Does anyone know a good place to buy climbing gear in the Toledo Ohio area.I woulld much rather go to a store than order off-line.


----------



## ATH (Feb 14, 2010)

The Vermeer Store in Findlay has Sherrill gear. Not a huge selction, but decent. As of last summer, he'll cover shipping if you need to order anything....but for 50 miles one way, you might as well pay your own shipping. Go here: http://www.sherrilltree.com/Store-Locator and search Findlay's zip 45840 for location. Sherrill is definately good stuff!

Are you going to the Ohio Tree Care conference in Columbus this week? There will be numerous vendors there. I know it is short notice, but probably your best bet for good variety. Another trade show that I have been to is the Paul Bunyan Show put on by the Ohio Forestry Association and held in Cambridge - usually during October. A long haul from Toledo, but pretty cool event even if you aren't shopping and there were a lot of vendors selling arborist supplies... These are good times to shop around, but obviously not ideal to wait for trade shows to get something you need in the thick of the work season.
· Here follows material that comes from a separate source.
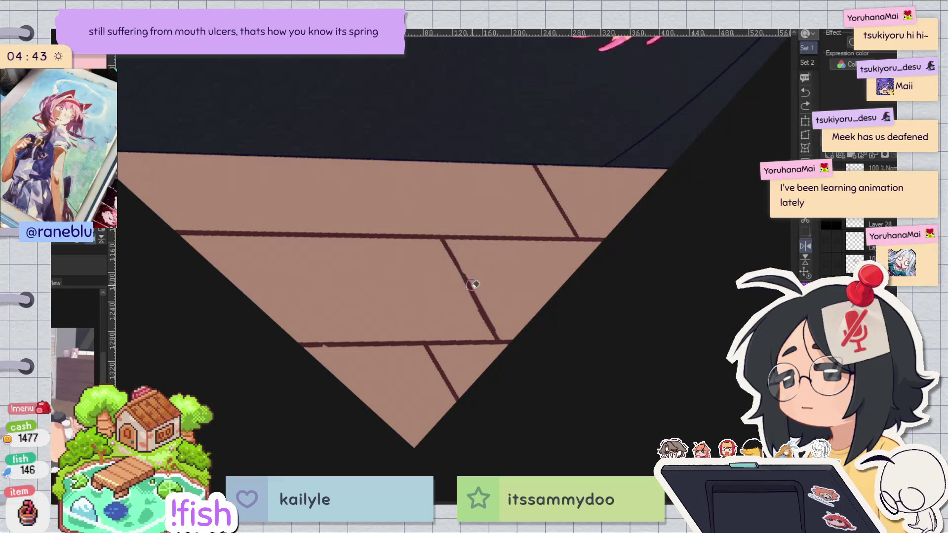
Step: Re-ink the diagonal plank seams darker and cleaner, checking them in mirrored view
drag(488, 307, 500, 338)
The CENTS show in January isn't great for traditional tree care gear.

Depending on what you mean by "climbing gear", Gander Mountain (on Airport Highway) or "Rick's Sporting Goods" - (replace R with D but language filter takes that out...) (located at Franklin Park) will have minimal stuff for rock climbing, but may have what you need in a pinch.

I'm an on-line kind of guy, so I can't provide much other help about real tree care stores in Toledo...


----------



## mndlawn (Feb 14, 2010)

Sherrill Tree usually has stores in Vermeer Dealers.


----------



## treesquirrel (Feb 15, 2010)

mndlawn said:


> Sherrill Tree usually has stores in Vermeer Dealers.



Yep, thats where I go. If I need something big that costs extra for shipping it makes it nice as they will order it as part of their normal bi-weekly stock order and I pay zero shipping. Think pole saws, GRCS, or other heavy or long items.


----------



## tree md (Feb 15, 2010)

treesquirrel said:


> Yep, thats where I go. If I need something big that costs extra for shipping it makes it nice as they will order it as part of their normal bi-weekly stock order and I pay zero shipping. Think pole saws, GRCS, or other heavy or long items.



X2

However, We used to buy all of our stuff at American Chainsaw when I worked Atlanta. They had a pretty wide selection of stuff to buy , more so than Vermeer but they were pretty spendy. That's actually why I started buying my gear online. I found Sherrill's website not long after I discovered the internet and they beat American Chainsaw's prices all to hell. Even with shipping costs.


----------



## ATH (Feb 15, 2010)

Met somebody from Treeman Supply (another site sponsor) today at the Ohio Tree Care Conference. They are from Morenci, MI which is about 40 miles almost due west of Toledo - just north of the border.


----------